■ **Data provided**:
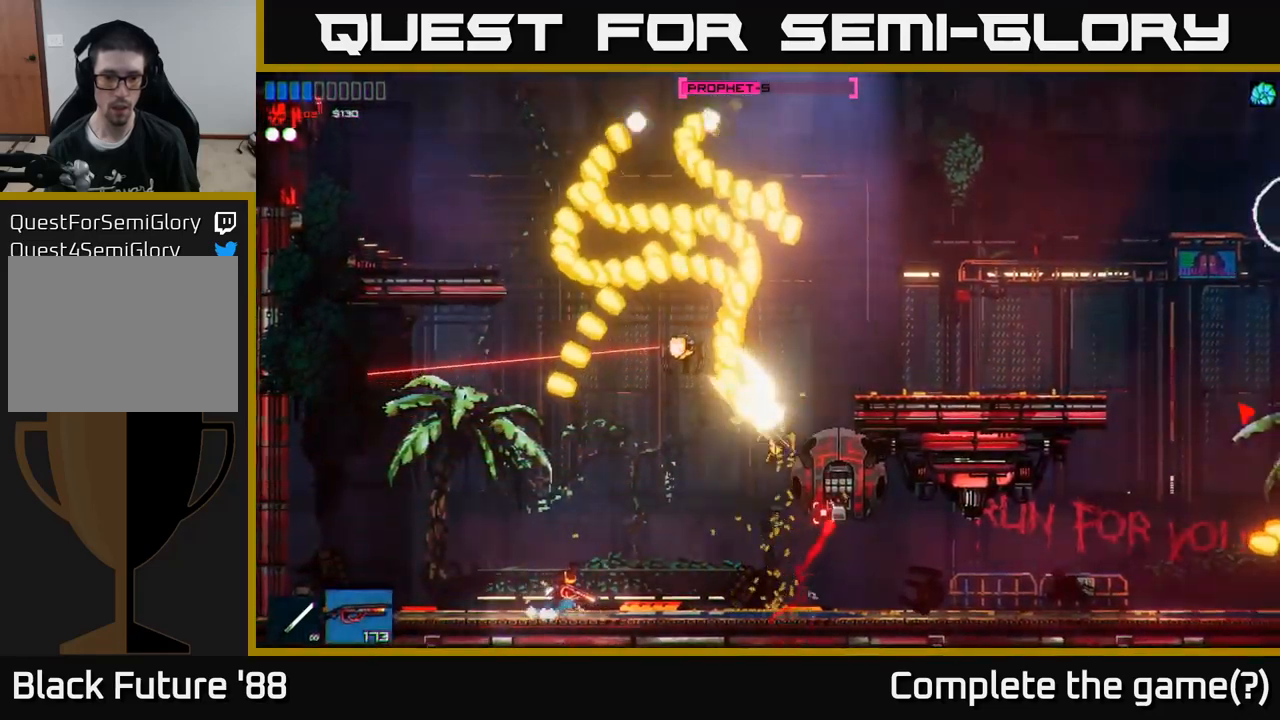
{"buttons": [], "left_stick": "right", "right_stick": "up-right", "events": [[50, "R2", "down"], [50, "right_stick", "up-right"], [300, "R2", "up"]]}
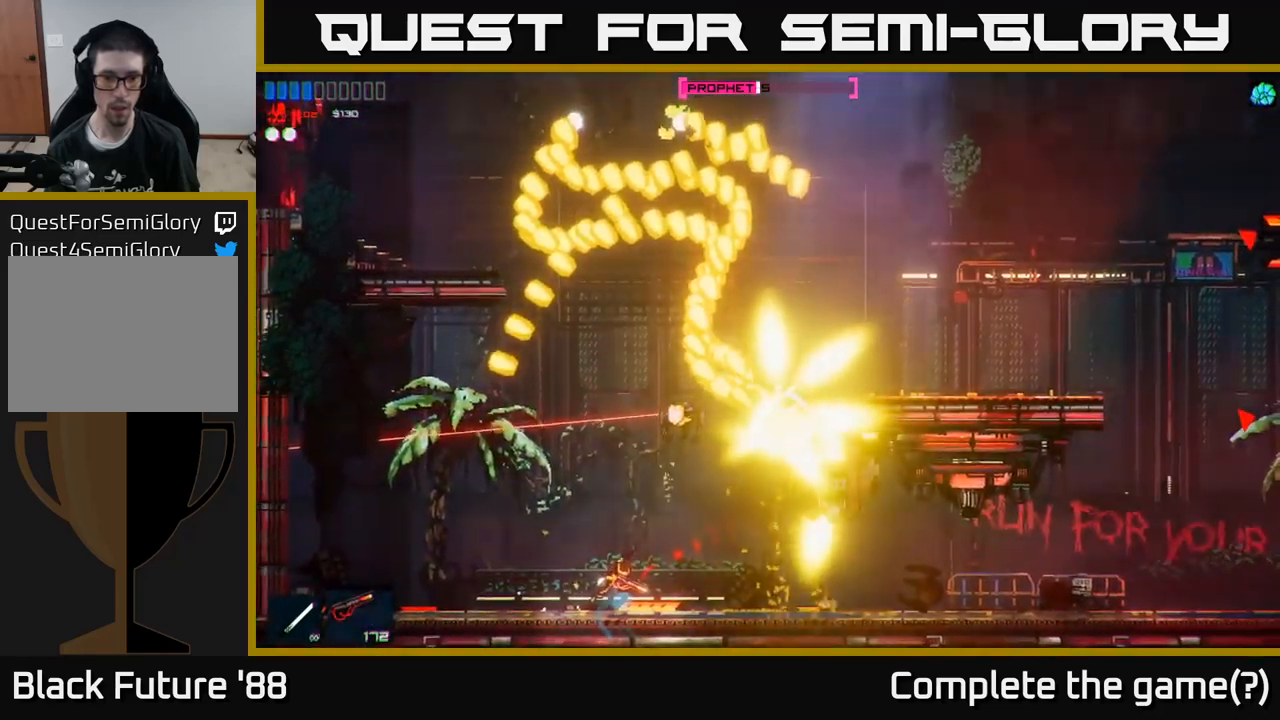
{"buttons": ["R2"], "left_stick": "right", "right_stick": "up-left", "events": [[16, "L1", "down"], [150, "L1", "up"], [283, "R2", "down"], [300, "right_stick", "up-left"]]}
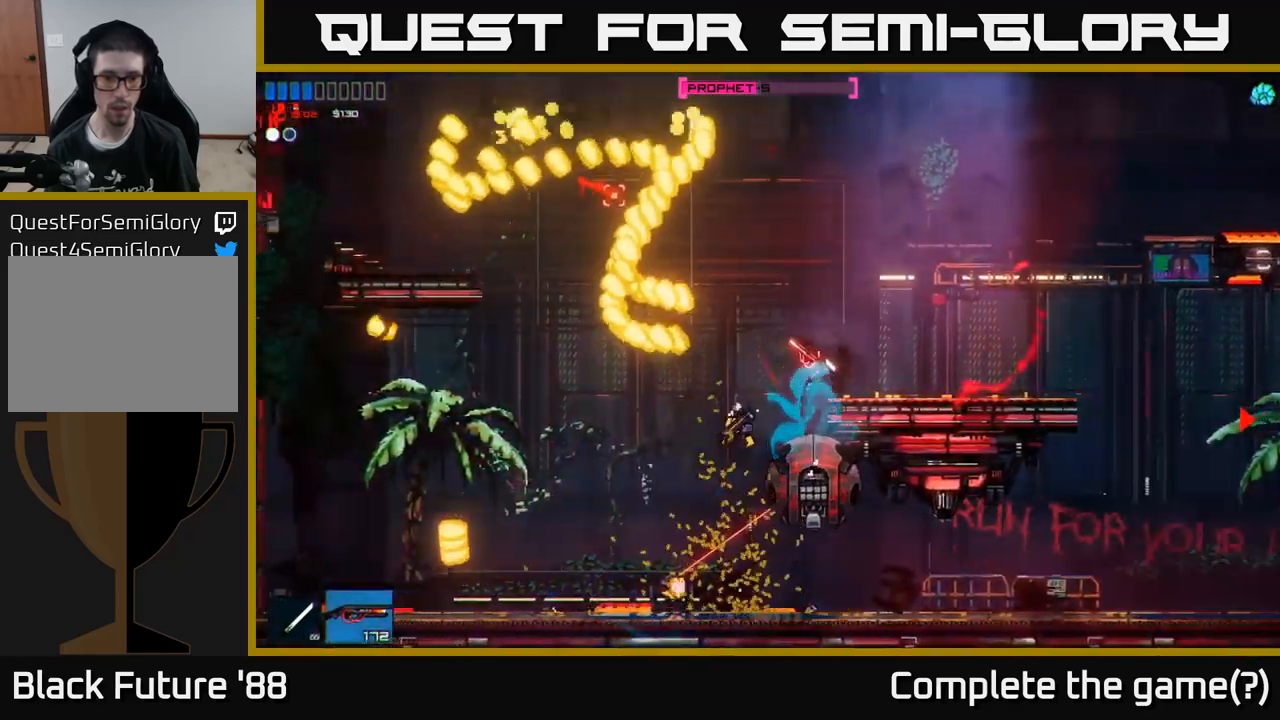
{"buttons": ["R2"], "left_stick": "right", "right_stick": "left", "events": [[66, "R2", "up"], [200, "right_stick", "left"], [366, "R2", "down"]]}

■ **About this task**: Return each line from the material above exactly, but not the pictures.

■ **Solution below**:
{"buttons": [], "left_stick": "right", "right_stick": "up-right", "events": [[50, "R2", "down"], [50, "right_stick", "up-right"], [300, "R2", "up"]]}
{"buttons": ["R2"], "left_stick": "right", "right_stick": "up-left", "events": [[16, "L1", "down"], [150, "L1", "up"], [283, "R2", "down"], [300, "right_stick", "up-left"]]}
{"buttons": ["R2"], "left_stick": "right", "right_stick": "left", "events": [[66, "R2", "up"], [200, "right_stick", "left"], [366, "R2", "down"]]}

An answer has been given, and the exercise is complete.